**Source document**
Segment Open
“Dream and truth dance together in the writer’s mind,” as Pulitzer-Prize winning critic Sarah L. Kaufman teaches us in her new book, Verb Your Enthusiasm. Decades of translating dance into language as a critic for The Washington Post drove Kaufman to become an expert observer of detail.
Part style manual and part philosophy of excellent writing, Kaufman focuses in this book on the versatility of verbs, empowering writers to pay closer attention to the world and bring their creativity and perception to the surface. Drawing on a wide variety of examples—from George Orwell to Anton Chekov to Patricia Highsmith—she encourages writers to sharpen and enliven their own work by harnessing the power of verbs, without sacrificing clarity or grace. Across eleven chapters, Kaufman asks us to consider how a single, well-chosen verb can tilt a piece of writing toward precision or possibility, toward clarity or confusion. Verb Your Enthusiasm feels especially resonant now, when so much of our daily language—articles, texts, social media posts, emails—demands not just to be read, but to be understood beneath the surface.
I had the pleasure of speaking with Kaufman over Zoom about writing, neuroscience, and “verbing” as an act of resistance. This interview has been edited for length and clarity.

The Rumpus: How did your time as chief dance critic and senior arts reporter for The Washington Post shape your writing and eventually lead you to writing this book?
Sarah L. Kaufman: I was a reporter and critic for thirty years. As a reporter, you’re telling true stories. You can’t make anything up. As a critic, you’re giving an analysis and an evaluation, but you can bring in your opinion. You have to have a strong opinion. It’s more interesting to read. You need to first observe the world you’re in, think through how you feel about it, and then be able to make a case for those feelings. And generally, as a writer, you want to persuade people that you’re seeing a true picture; you’re giving a true sense of an authentic moment.
Dance is all action, even when there’s no action. There may be slow moments, moments of stillness and quiet, but that’s part of the overall movement picture, the artistic makeup, the choreography. That’s where verbs come in. As a dance critic, one of my goals was to recreate the performance, to give the reader the experience of being there. What unusual verbs could I use to really spark those feelings and instantly give a picture of what was happening?
I didn’t set out to make my mark with verbs. It organically came from what I was trying to do as a critic, from the art form I was working with. I’ve always liked writing manuals, language books, grammar. I’m that kind of a nerd! I thought: “Verbs as a matter of style—has anyone ever written about that? It would be a really interesting challenge,” I thought, “to examine that in a book and convey what I believe is a pillar of good writing.”
Rumpus: I love that you call verbs the “Cate Blanchetts of language.” They’re “flexible, shape-shifting, fascinating all-arounders that take on different roles—action word, adjective, or noun—with grace and energy.”
Segment Closed
**Data supplied**
Segment Open
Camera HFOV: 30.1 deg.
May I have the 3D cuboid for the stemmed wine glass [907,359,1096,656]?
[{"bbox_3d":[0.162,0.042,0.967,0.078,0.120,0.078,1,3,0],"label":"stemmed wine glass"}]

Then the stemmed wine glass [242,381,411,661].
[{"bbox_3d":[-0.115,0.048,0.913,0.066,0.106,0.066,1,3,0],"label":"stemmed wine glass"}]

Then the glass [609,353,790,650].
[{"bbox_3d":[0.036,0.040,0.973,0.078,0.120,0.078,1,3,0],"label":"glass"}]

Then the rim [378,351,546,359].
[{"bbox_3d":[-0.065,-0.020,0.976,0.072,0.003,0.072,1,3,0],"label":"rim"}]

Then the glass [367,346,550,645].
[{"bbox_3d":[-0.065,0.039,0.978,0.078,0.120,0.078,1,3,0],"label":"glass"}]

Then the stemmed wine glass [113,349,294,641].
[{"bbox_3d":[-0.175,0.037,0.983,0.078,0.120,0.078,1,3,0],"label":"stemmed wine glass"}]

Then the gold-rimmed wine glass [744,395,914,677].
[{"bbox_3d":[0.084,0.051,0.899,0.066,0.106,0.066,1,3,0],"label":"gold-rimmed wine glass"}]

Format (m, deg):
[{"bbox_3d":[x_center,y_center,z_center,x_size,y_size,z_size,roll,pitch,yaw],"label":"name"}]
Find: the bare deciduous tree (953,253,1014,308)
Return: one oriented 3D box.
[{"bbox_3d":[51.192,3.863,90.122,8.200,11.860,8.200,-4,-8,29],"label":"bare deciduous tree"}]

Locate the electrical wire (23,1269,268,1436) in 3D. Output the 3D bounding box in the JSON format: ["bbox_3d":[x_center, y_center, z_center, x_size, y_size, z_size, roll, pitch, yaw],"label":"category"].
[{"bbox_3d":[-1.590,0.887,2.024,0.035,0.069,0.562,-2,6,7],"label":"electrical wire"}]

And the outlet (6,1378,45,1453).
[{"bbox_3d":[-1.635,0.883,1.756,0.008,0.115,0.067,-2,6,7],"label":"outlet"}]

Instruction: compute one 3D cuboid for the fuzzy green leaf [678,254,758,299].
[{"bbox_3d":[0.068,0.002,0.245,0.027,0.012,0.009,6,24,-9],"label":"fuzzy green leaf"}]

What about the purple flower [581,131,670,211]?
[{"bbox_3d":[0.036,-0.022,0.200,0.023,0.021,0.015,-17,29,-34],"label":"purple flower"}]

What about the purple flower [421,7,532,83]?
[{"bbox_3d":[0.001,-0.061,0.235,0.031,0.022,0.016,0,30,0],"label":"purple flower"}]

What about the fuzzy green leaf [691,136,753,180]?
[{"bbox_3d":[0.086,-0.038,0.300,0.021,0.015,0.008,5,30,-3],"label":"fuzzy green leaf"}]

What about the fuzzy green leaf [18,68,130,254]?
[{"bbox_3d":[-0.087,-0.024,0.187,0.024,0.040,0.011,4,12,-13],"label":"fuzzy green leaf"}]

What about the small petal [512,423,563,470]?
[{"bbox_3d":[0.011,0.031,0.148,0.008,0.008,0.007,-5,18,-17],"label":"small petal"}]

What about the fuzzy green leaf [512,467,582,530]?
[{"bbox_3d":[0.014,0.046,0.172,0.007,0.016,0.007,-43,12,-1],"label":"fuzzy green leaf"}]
Segment Closed
**Tasks**
A. According to the interview, why did verbs become so important to Kaufman's work as a dance critic?
B. From the interview, extract the passage starting with "Sarah L. Kaufman: I" and going on through "an authentic moment.".
Answer from the interview alone, without outside knowledge.

**Results by task**
A. Kaufman says dance is all action, and even its slow or still moments are part of the overall movement picture. Her goal as a critic was to recreate the performance and give the reader the experience of being there. So she looked for unusual verbs that could spark those feelings and instantly show what was happening.

B.
Sarah L. Kaufman: I was a reporter and critic for thirty years. As a reporter, you’re telling true stories. You can’t make anything up. As a critic, you’re giving an analysis and an evaluation, but you can bring in your opinion. You have to have a strong opinion. It’s more interesting to read. You need to first observe the world you’re in, think through how you feel about it, and then be able to make a case for those feelings. And generally, as a writer, you want to persuade people that you’re seeing a true picture; you’re giving a true sense of an authentic moment.